Saved entries
__________________________________________________
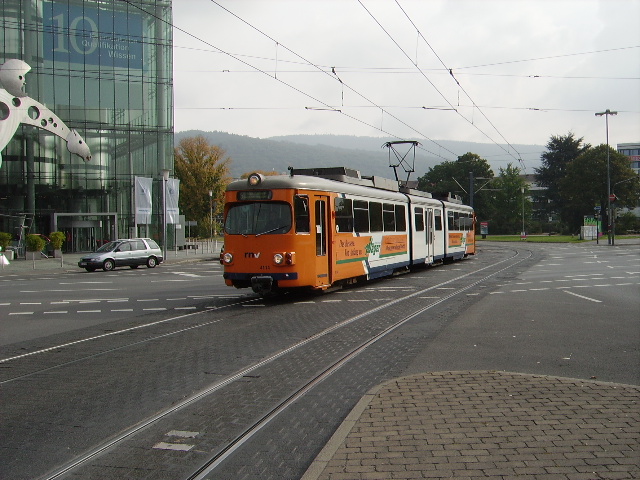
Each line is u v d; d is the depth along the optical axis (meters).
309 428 5.68
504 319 12.25
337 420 5.90
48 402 6.68
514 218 92.75
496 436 5.04
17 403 6.67
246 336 10.69
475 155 104.62
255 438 5.43
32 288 21.84
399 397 6.25
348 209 17.94
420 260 25.20
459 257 32.62
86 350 9.69
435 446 4.84
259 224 15.52
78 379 7.72
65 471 4.74
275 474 4.64
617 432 5.09
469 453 4.68
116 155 51.47
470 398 6.17
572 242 67.19
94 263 32.00
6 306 16.20
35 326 12.55
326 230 16.58
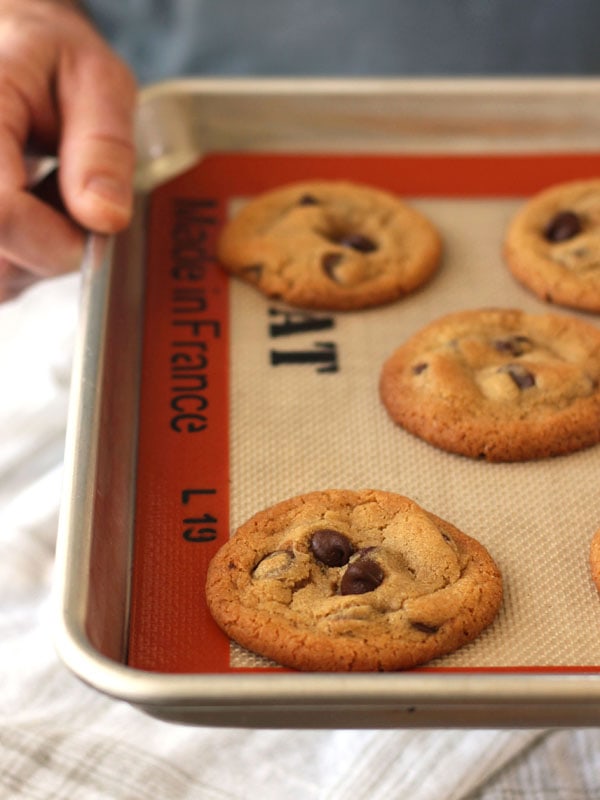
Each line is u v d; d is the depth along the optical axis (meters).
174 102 0.61
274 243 0.57
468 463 0.50
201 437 0.51
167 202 0.60
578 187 0.59
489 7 0.71
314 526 0.47
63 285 0.64
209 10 0.72
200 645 0.45
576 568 0.47
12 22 0.60
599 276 0.56
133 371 0.53
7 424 0.58
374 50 0.72
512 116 0.62
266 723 0.41
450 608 0.44
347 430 0.51
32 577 0.54
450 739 0.49
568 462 0.50
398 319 0.55
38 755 0.49
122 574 0.46
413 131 0.62
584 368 0.52
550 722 0.41
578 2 0.71
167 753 0.49
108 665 0.40
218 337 0.55
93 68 0.59
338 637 0.44
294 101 0.62
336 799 0.48
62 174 0.56
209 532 0.48
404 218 0.59
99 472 0.46
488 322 0.54
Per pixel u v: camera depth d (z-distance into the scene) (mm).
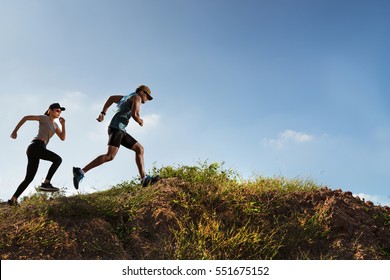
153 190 6512
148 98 7391
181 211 5992
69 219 5414
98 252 5012
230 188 6734
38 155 6625
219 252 5336
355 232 5910
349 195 7008
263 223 5977
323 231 5891
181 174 7352
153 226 5605
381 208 6883
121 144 7141
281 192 6832
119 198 6262
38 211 5492
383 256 5602
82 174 6699
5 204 6590
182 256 5152
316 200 6570
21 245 4859
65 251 4891
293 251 5605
__________________________________________________
__WORK TO BE COMPLETED__
Out of the data above, transcribe exactly and only the lines starting with the line that has "450 608 0.44" and going on through the line that has "488 322 0.54", both included.

__RESULT__
450 608 0.44
347 430 0.51
32 577 0.54
450 739 0.49
568 462 0.50
398 319 0.55
38 755 0.49
122 574 0.46
413 131 0.62
584 368 0.52
550 722 0.41
578 2 0.71
167 753 0.49
108 665 0.40
218 337 0.55
93 68 0.59
338 637 0.44
294 101 0.62
336 799 0.48
62 174 0.56
209 532 0.48
404 218 0.59
99 472 0.46
488 322 0.54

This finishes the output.